56 Eine Vorlage an den Staatsgerichtshof gemäß Art. 133 Abs. 1 HV kommt nicht in Betracht, weil die Verfassungsmäßigkeit der angegriffenen Rechtsverordnung nicht Vorfrage, sondern Hauptfrage des Normenkontrollverfahrens ist (vgl. StGH, a.a.O., S. 8 f. m.w.N.).

57 Die Antragsteller haben die Kosten des Verfahrens als Gesamtschuldner zu tragen, da sie unterlegen sind 154 Abs. 1, § 159 VwGO, § 100 Abs. 4 ZPO).

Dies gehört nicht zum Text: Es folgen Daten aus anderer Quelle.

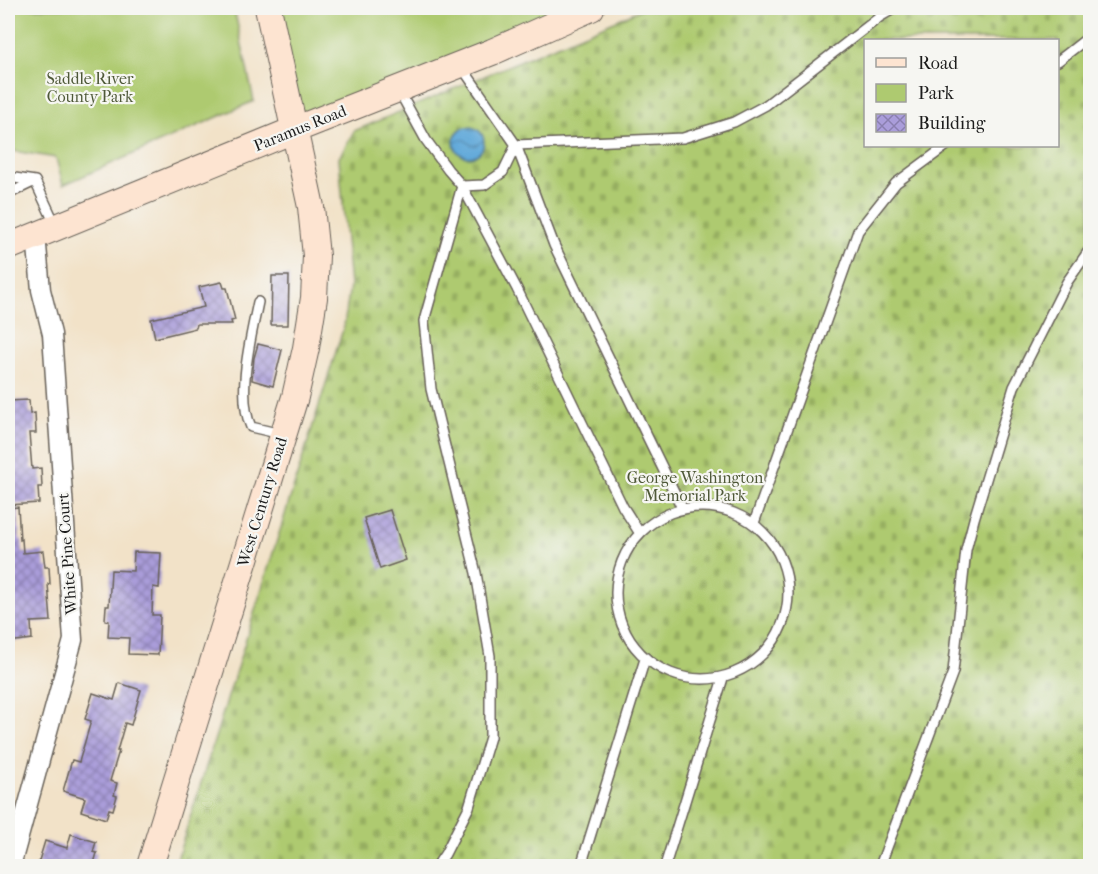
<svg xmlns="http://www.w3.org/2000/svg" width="1098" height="874" viewBox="0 0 1098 874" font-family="'IM FELL French Canon',serif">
<defs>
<pattern id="cemetery-stones" width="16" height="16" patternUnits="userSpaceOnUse" patternTransform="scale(1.5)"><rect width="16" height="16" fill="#aeca70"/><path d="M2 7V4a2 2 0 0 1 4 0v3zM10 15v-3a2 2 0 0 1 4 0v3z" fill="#95ad60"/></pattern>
<pattern id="water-waves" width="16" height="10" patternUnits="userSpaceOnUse" patternTransform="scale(1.5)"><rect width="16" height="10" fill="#64aada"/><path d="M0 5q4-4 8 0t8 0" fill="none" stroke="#528ab0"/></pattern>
<pattern id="building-cross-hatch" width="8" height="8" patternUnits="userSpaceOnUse" patternTransform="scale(1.5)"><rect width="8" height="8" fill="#aa9dda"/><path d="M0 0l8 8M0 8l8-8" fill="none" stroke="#8a7fb0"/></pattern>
</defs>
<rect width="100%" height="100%" fill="#f6f6f2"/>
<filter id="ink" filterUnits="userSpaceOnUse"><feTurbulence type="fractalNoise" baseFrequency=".0167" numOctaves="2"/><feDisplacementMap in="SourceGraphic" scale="12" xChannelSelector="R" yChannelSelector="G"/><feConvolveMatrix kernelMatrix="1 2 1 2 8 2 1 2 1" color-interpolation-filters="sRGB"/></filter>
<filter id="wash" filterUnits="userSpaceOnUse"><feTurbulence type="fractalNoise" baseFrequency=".008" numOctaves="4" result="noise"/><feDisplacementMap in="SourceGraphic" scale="24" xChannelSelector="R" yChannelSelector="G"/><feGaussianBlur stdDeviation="1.35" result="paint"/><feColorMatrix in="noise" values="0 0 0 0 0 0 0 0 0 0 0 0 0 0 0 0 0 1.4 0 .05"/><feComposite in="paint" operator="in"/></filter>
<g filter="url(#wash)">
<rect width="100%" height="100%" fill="#f2e2c8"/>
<path fill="url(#cemetery-stones)" stroke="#657346" stroke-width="1.5" fill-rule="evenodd" d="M643 8H1090V866H175L344 326 350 286 339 158 354 131 624 17ZM866 40H1058V146H866Z"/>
<path fill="#aeca70" stroke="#657346" stroke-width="1.5" d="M8 8H234L254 101 63 185 56 158 8 150Z
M268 8H561L294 130Z"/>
<path fill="url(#water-waves)" stroke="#40637b" stroke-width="1.5" d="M454 142a15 15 0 1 1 30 0a15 15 0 1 1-30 0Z"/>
<g id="blocks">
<path fill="url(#building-cross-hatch)" d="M272 276H289L288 325H271Z
M222 282 224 288H227L235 320 231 321 232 324H197L196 328 155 338 151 319 204 307 199 287Z
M258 344 282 350 273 386 252 380 254 358Z
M29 400 30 414 35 413 36 433H29L32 469 41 468 42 487H38L39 503 8 505V401Z
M18 507 20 540 22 539 23 553 43 551 45 567H49L50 584H48L51 621 31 622 32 639 8 642V607L9 606 8 585V508Z
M390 510 406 560 380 569 364 518Z
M134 552 161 553 159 588 153 587 152 615H160L158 655 128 654 129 638 108 637 109 621 105 620 106 606H109L111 570 133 571Z
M119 683 141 690 131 725 125 723 117 751H119L110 781 117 783 114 795 117 796 113 810 109 809 106 819 81 811 85 798 63 791 72 760 79 762 91 721 85 719 93 693 114 700Z
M71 834 96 842 93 852 97 853 93 867H37L45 841 67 848Z"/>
</g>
</g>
<g filter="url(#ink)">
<use href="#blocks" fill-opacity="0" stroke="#676158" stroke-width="1.5"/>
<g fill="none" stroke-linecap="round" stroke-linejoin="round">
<defs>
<path id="service" d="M1058 61 1090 36
M461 66 516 145 554 245 682 508
M399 91 426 140 448 170 462 186 517 289 623 507 639 532
M8 177 35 181
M35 181 55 224
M8 194 35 181
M258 302C251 337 236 394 251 427L281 434
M616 593a86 86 0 1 1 172 0a86 86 0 1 1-172 0Z
M754 523 858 231 896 183 946 146
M437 866 445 854 469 807 490 737V656L476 573 431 389 424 321 462 186 484 185 503 172 516 145 683 138 734 122 766 105 881 16 895 8
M581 866 645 659
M665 866 723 678
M880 866 953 672 966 550 974 519 1014 387 1067 282 1090 249"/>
<path id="minor" d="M11 866 73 640 52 334 41 290 36 235"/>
<path id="secondary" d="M8 247 294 130 492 52 591 8
M150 866 295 397 306 348 314 298 316 256 311 207 268 8"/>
</defs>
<use href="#service" stroke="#676158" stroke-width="12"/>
<use href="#minor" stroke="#676158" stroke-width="21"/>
<use href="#secondary" stroke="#676158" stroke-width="28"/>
<use href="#service" stroke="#fff" stroke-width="9"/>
<use href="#minor" stroke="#fff" stroke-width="18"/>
<use href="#secondary" stroke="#fde4d1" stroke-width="26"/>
</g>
</g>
<g text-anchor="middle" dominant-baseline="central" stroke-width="4.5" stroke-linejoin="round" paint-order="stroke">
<g font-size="16" fill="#4f5939" stroke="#f6f6f2">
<text x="90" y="78">Saddle River<tspan x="90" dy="18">County Park</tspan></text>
<text x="695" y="477">George Washington<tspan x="695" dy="18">Memorial Park</tspan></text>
</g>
<g font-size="16" fill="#1c1c1c" stroke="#f6f6f2">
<text transform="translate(300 128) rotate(-22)">Paramus Road</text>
<text transform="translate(262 502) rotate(-73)">West Century Road</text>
<text transform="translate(67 554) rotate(-94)">White Pine Court</text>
</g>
</g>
<rect width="1098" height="874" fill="none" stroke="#f6f6f2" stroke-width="30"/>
<rect x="864" y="39" width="195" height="108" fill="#f6f6f2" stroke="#9f9f9c" stroke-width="1.5"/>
<rect x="876" y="58" width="30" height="9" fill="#fde4d1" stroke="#9f9f9c" stroke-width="1.5"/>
<text x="918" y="69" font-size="18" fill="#1c1c1c">Road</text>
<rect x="876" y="84" width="30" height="18" fill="#aeca70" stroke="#9f9f9c" stroke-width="1.5"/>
<text x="918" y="99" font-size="18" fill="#1c1c1c">Park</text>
<rect x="876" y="114" width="30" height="18" fill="url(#building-cross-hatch)" stroke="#9f9f9c" stroke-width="1.5"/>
<text x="918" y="129" font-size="18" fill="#1c1c1c">Building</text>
</svg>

58 Die Festsetzung des Wertes des Streitgegenstandes beruht auf § 13 Abs. 1 Satz 2 GKG, § 5 ZPO. In Ermangelung der Möglichkeit einer ziffernmäßigen Bewertung des Interesses der Antragsteller am Ausgang des Verfahrens hat der Senat auf den Auffangstreitwert in Höhe von 6.000,-- DM zurückgegriffen, der, mit der Zahl der Antragsteller vervielfacht, den festgesetzten Wert ergibt.

59 Von einer Vorlage der Sache an das Bundesverwaltungsgericht hat der Senat abgesehen, weil die Voraussetzungen des § 47 Abs. 7 VwGO nicht gegeben sind.

Hinweis: Die Entscheidung wurde von den Dokumentationsstellen der hessischen Gerichte ausgewählt und dokumentiert. Darüber hinaus ist eine ergänzende Dokumentation durch die obersten Bundesgerichte erfolgt.